Excerpt: Hart’s Crossing

In advance of the publication of Hart’s Crossing on November 23, here is a short excerpt:

I don’t recall the exact details of my return to Hart’s Crossing. It was after the accident, that much is certain, but beyond that nothing is. My memory is troubled, whether from that incident, or some other that followed. This uncertainty worries me, on the occasions when my thoughts drift to those days, though I try not to allow them to. That is a futile struggle when I find myself unable to leave Hart’s Crossing. So much of the past is still alive for me in this place, for it cannot die.

Hart’s Crossing was once my home, a place where I loved and was loved in return, but no longer. Now it is my prison, a place where it seems I am doomed to remain for all the time that is left to me, embittered against my captors and hated and feared by them in equal measure. Such a cruel twist of fate that it should come to this end, after such a beautiful beginning. I cannot account for it, but then my memory, since the accident, is not what it was.

My days now are spent hiding from those I once welcomed with laughter and delight.
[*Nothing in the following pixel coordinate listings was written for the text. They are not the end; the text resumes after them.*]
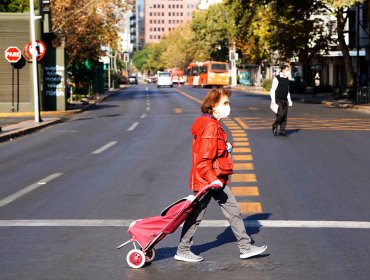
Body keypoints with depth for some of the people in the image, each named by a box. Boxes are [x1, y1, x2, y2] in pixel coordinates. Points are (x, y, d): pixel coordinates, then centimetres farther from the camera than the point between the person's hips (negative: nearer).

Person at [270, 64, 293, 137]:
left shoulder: (287, 79, 11)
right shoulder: (277, 79, -10)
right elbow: (272, 90, -10)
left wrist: (289, 100, 16)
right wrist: (273, 101, -15)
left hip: (285, 101, 7)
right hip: (278, 100, -7)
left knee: (285, 116, 3)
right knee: (280, 114, -16)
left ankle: (282, 131, 8)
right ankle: (274, 127, 5)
I lurk in the bedrooms when everyone else is downstairs taking their meals, or whiling away an evening at cards. Only at night, when they are asleep, do I dare to descend, stalking the parlor and the kitchen like a cat after a mouse. Sometimes the floors creak at my passage, or I brush against some book sending it to the floor, announcing my presence for all to hear. In those moments I flee to the cellar or the attic, if I am able, and remain until they leave me in peace.

But there can be little solace here for me. No longer. Why do I remain then? It is hard for me to explain, but I shall try.

I came to Hart’s Crossing three years ago, a girl of no more than fourteen. My father had died suddenly of a hidden ailment in his heart, according to the doctor who examined him. My mother had passed of tuberculosis not long after I was born. My father’s sister, Muriel, who I had never met, sent for me to come live with her. She had settled with her husband in the Northwest Territories. His name was Andrew Hart and he was a well-to-do rancher, living in the foothills west of a growing town called Calgary.

Having no other family to call my own, I undertook the long journey from Port Arthur, traveling with all the belongings I could claim as my own in a single matchbox case. My father had left me little—having little to begin with—and so I needed to rely on the kindness of these relative strangers if I was to hope to survive. My journey was one of relative boredom, watching the unvarying prairie countryside pass from train car, relieved only by fear at what awaited me at journey’s end.

My aunt met me Calgary at the station. She was much younger than my mother, not much older than me, in fact, and, as many would soon comment, we looked as though we were sisters. She treated me as a sister from the first, taking me into her arms and welcoming me warmly. A carriage was waiting for us, and a ranch hand loaded my meager belongings, while Muriel told me all there was to know of Hart’s Crossing.

It was named after her husband, a man as stern and forbidding, as Muriel was inviting and kind. Hart’s Crossing was what everyone called his ranch house, for, as Muriel told me, it was near a crossing of the Elbow River which everyone in those parts used. The house itself was vast beyond my imagination, just as were the mountains I could see to the west. Mr. Hart and Muriel had a young son Andy, of no more than two years. There was also an elder son, of an age with Muriel, from an earlier marriage, by the name of Jonathan, though everyone called him Jack.

I settled into my new home rather easily thanks to Muriel and Jack, who was a charmer with a smile that took my breath away. Mr. Hart and I exchanged only a few brief pleasantries upon my arrival, otherwise he was distant and preoccupied, seeming not to notice that I, or indeed his wife and children, were present. I helped out as best I could in my new home, caring for young Andy and assisting Muriel in her chores, and tried to be happy in this new home that did not feel it.